The story is about how my actions on the bus have made the Flawed issue a human rights issue. Clayton Byrne’s death is the first recorded death of a Flawed through negligence of society, a society that was following rules. Yet those rules led to the death of a man. There’s a quote from Enya Sleepwell, “I’m not condoning what Celestine North did, but her actions, and recent comments, raise serious and valid points that must be questioned and answered by our government. If we are to question the rule of aiding a Flawed, then surely the entire system must be questioned.”
I look closely at the photograph of Enya and recognize her as the woman with the pixie cut who nodded to me each day in the crowd as I was jeered and jostled on my walk across the courtyard at Highland Castle.
“Lisa Life published this today,” she says, handing me a new article from a folder.
“Compassion and Logic: The Perfect Pairing. Our Perfect Leader?”
There is a photograph of me, looking strong and determined, standing in court. I don’t remember ever feeling how I look in the photograph. It’s a girl, no, a woman, whom I would trust, a woman I would think is strong and powerful. A woman who appears to know exactly what she’s doing. How deceiving appearances can be.

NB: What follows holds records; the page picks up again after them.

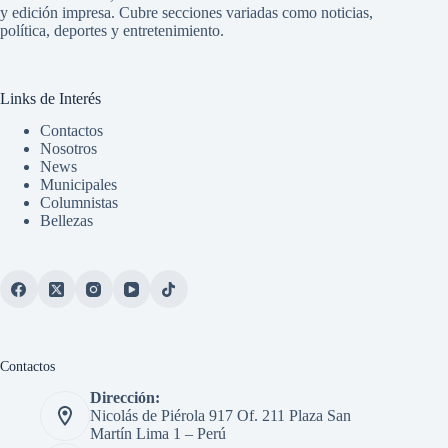
y edición impresa. Cubre secciones variadas como noticias,
política, deportes y entretenimiento.
Links de Interés
Contactos
Nosotros
News
Municipales
Columnistas
Bellezas
Contactos
Dirección:
Nicolás de Piérola 917 Of. 211 Plaza San
Martín Lima 1 – Perú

Pia dumps article after article on top of my lap, one after another, so quickly that I have time only to take in the headlines and the photographs before another lands on my knees. She spreads them out on the coffee table. More and more. Images of me, page after page of stories and familiar quotes, so much that I don’t recognize the person I’m seeing.

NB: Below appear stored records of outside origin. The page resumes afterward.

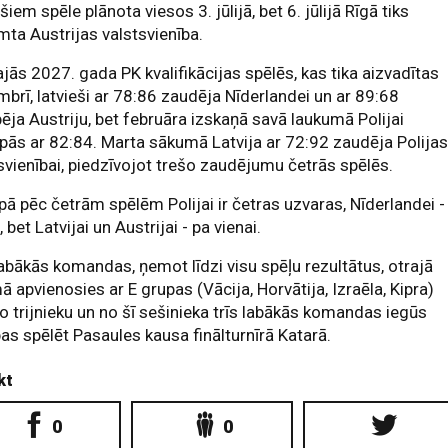
ešiem spēle plānota viesos 3. jūlijā, bet 6. jūlijā Rīgā tiks
ta Austrijas valstsvienība.
jās 2027. gada PK kvalifikācijas spēlēs, kas tika aizvadītas
brī, latvieši ar 78:86 zaudēja Nīderlandei un ar 89:68
ēja Austriju, bet februāra izskaņā savā laukumā Polijai
pās ar 82:84. Marta sākumā Latvija ar 72:92 zaudēja Polija
svienībai, piedzīvojot trešo zaudējumu četrās spēlēs.
pā pēc četrām spēlēm Polijai ir četras uzvaras, Nīderlandei -
, bet Latvijai un Austrijai - pa vienai.
labākās komandas, ņemot līdzi visu spēļu rezultātus, otrajā
 apvienosies ar E grupas (Vācija, Horvātija, Izraēla, Kipra)
o trijnieku un no šī sešinieka trīs labākās komandas iegūs
bas spēlēt Pasaules kausa finālturnīrā Katarā.
kt
0
0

“This is all Lisa Life?” I feel embarrassed, feel my cheeks blush. It’s overwhelming to see all this support.
“No, not all of them. I gathered as many supportive articles as I could. There are many more, Celestine.”

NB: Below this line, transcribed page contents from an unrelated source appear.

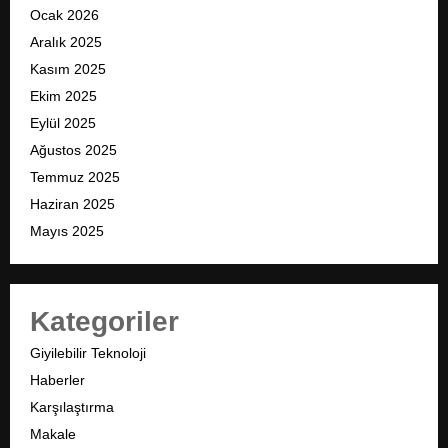
Ocak 2026
Aralık 2025
Kasım 2025
Ekim 2025
Eylül 2025
Ağustos 2025
Temmuz 2025
Haziran 2025
Mayıs 2025
Kategoriler
Giyilebilir Teknoloji
Haberler
Karşılaştırma
Makale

I can’t believe that people I have never met think so highly of me. If they had seen me on my knees, begging and cowering in the shed in front of Logan, taking back everything I had done … Pia interrupts my dark thoughts. “Do you see what’s happening? The power you have and don’t even know it?”
I laugh bitterly and feel the ache in my ribs and in my pounding, pulsating head. Earlier this week I thought I could take on Crevan; all day today I’ve curled up in a ball and cried, admitted defeat.
“Power? I got locked up in a shed by four people in my class, and the police and the school don’t care. They can’t help me. Two people I love most in the world betrayed me. I can’t even stay out after eleven PM. I have no power , Pia.”
“Yes, you do. You know you do. The power doesn’t just lie in the sixth brand on your spine, but in the strength you’ve had in getting it. What you did on the bus, what you said at the trial, the way you faced Crevan. I’ve worked at the castle for ten years, and I’ve never seen anyone speak to him like that. Now use that power and hone it, because you’re going to need it with what’s to come.” She sighs. “The thing is…”
My heart hammers, and I brace myself.
FIFTY
“I’VE BEEN TRYING to meet with Mr. Berry,” continues Pia. “I’ve called his office, cell, home, every number I have for him, and there’s no answer. I went to his home, and his husband doesn’t know where he is. Says he’s been gone for weeks and hasn’t heard from him. None of Mr. Berry’s clients have heard from him, nor his staff, though they think he’s on a sudden holiday as he was inclined to do that, but I know that’s not the case this time. Not with what we know, Celestine.”